Rewrite all the lines of the material below, changing each "scientific name" to "binomial name" and keeping everything else the same.

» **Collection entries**
•••••
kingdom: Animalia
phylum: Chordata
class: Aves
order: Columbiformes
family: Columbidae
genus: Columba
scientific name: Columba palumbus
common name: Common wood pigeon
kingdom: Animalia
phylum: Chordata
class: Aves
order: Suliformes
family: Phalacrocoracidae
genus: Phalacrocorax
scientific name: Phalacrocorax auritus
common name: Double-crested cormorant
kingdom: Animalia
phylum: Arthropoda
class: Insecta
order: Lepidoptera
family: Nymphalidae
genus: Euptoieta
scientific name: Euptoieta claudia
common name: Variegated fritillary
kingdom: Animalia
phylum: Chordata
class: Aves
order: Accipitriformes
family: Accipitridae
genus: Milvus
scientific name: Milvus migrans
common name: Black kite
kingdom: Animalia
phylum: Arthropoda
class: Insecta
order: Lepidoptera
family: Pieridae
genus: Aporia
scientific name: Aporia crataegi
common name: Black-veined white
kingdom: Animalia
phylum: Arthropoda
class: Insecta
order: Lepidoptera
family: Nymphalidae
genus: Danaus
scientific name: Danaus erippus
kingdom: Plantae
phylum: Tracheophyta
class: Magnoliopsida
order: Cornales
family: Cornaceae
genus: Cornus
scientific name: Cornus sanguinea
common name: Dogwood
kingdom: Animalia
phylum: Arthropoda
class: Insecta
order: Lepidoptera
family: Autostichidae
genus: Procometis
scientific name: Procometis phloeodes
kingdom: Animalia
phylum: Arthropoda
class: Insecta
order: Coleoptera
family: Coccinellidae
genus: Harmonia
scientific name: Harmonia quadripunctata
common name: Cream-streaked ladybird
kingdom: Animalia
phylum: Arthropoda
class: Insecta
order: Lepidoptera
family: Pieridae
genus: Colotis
•••••
» **EXPECTED OUTPUT**
kingdom: Animalia
phylum: Chordata
class: Aves
order: Columbiformes
family: Columbidae
genus: Columba
binomial name: Columba palumbus
common name: Common wood pigeon
kingdom: Animalia
phylum: Chordata
class: Aves
order: Suliformes
family: Phalacrocoracidae
genus: Phalacrocorax
binomial name: Phalacrocorax auritus
common name: Double-crested cormorant
kingdom: Animalia
phylum: Arthropoda
class: Insecta
order: Lepidoptera
family: Nymphalidae
genus: Euptoieta
binomial name: Euptoieta claudia
common name: Variegated fritillary
kingdom: Animalia
phylum: Chordata
class: Aves
order: Accipitriformes
family: Accipitridae
genus: Milvus
binomial name: Milvus migrans
common name: Black kite
kingdom: Animalia
phylum: Arthropoda
class: Insecta
order: Lepidoptera
family: Pieridae
genus: Aporia
binomial name: Aporia crataegi
common name: Black-veined white
kingdom: Animalia
phylum: Arthropoda
class: Insecta
order: Lepidoptera
family: Nymphalidae
genus: Danaus
binomial name: Danaus erippus
kingdom: Plantae
phylum: Tracheophyta
class: Magnoliopsida
order: Cornales
family: Cornaceae
genus: Cornus
binomial name: Cornus sanguinea
common name: Dogwood
kingdom: Animalia
phylum: Arthropoda
class: Insecta
order: Lepidoptera
family: Autostichidae
genus: Procometis
binomial name: Procometis phloeodes
kingdom: Animalia
phylum: Arthropoda
class: Insecta
order: Coleoptera
family: Coccinellidae
genus: Harmonia
binomial name: Harmonia quadripunctata
common name: Cream-streaked ladybird
kingdom: Animalia
phylum: Arthropoda
class: Insecta
order: Lepidoptera
family: Pieridae
genus: Colotis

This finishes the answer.